The spatial distribution and temporal fluctuation characteristics of solar irradiance are of crucial importance for power generation in photovoltaic power plants and energy assessment in building-integrated photovoltaics. The all-sky radiance distribution can reflect sky conditions and is a significant factor influencing solar irradiance. However, existing studies lack temporal continuity in sky type classification and mostly focus on point data, making it difficult to support irradiance calculations for different orientations and tilted surfaces. Based on the observational data of the MS_321LR sky scanner in Xi'an from 2021 to 2022, this paper proposes a daily pattern matrix representation method for sky radiance, taking into account both temporal fluctuation and spatial distribution information.
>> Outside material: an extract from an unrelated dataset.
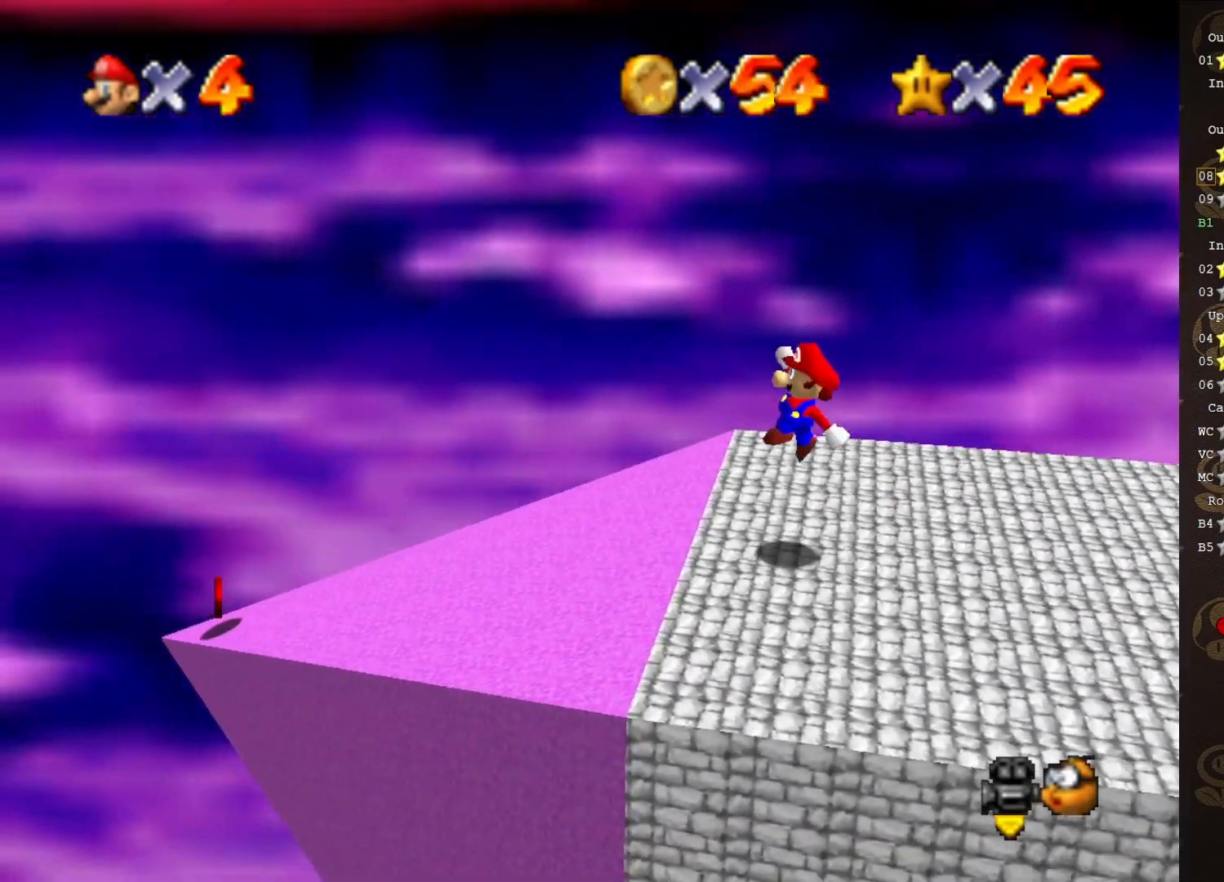
{"buttons": ["A"], "left_stick": "center", "events": [[250, "left_stick", "center"], [350, "A", "down"]]}
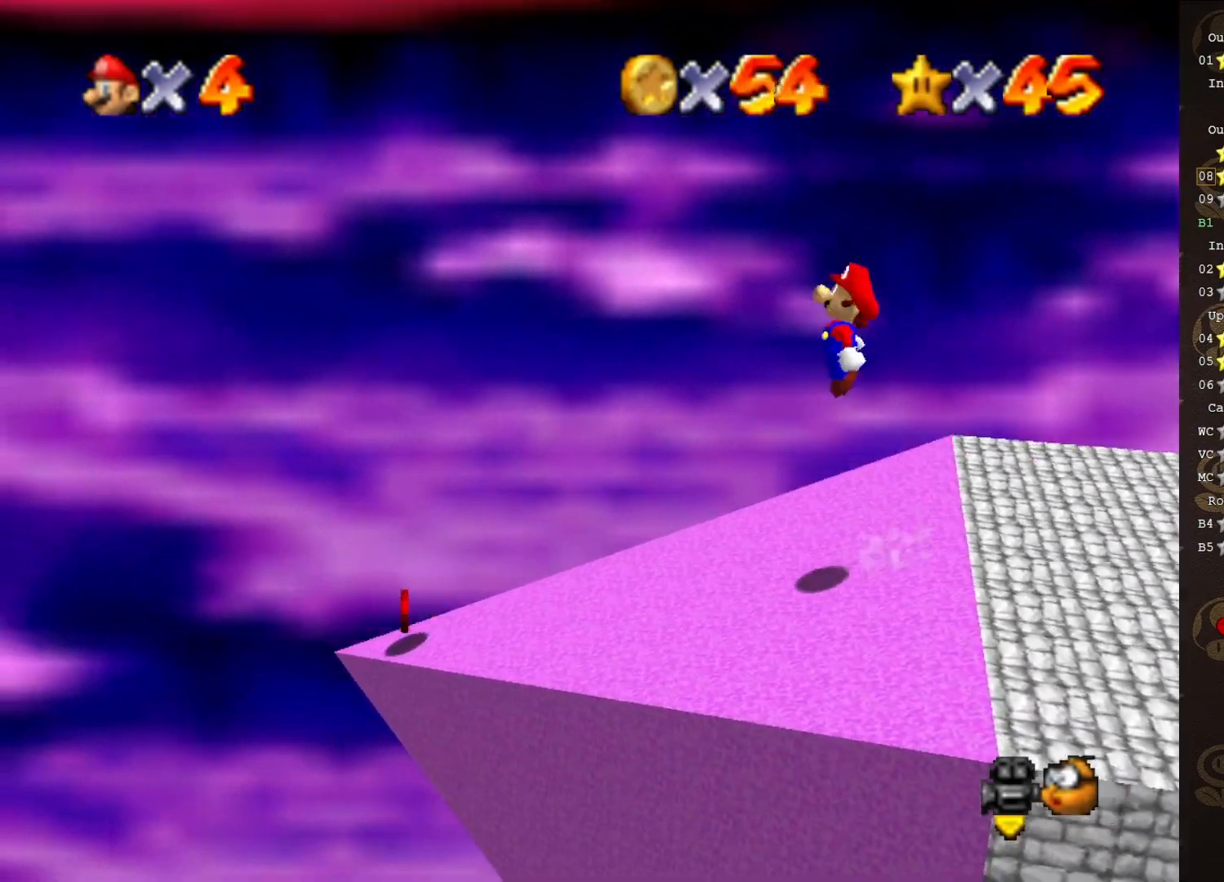
{"buttons": [], "left_stick": "up-left", "events": [[383, "A", "up"], [383, "left_stick", "up-left"]]}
It also puts forward a sky classification method based on the K_means approach, namely the daily pattern sky classification method. Taking the VGAE_LSTM model as an example, a model framework of “sky classification + short-term radiance prediction” is constructed. On the basis of classifying the sky into four types: clear sky, circumsolar sky, parhelic sky, and meridional sky, the observational data set is reorganized and divided into four subgroups of data sets to train the prediction models respectively. Experiments show that the prediction accuracy of the prediction model with sky classification is improved by about 1 %–2 % compared with that of the unclassified model. Among them, the VGAE_LSTM model has the highest improvement amplitude, reaching 1.9 %. This model provides a new reference for solar irradiance, photovoltaic power generation, and meteorological research.

Suggested Citation

  • Yu, Ying & Song, Henggang & Hao, JingHan & Lv, Jiaxin & Yang, Liu, 2026. "A method for short term forecast of all-sky radiance distribution based on diurnal pattern sky classification," Renewable Energy, Elsevier, vol. 256(PD).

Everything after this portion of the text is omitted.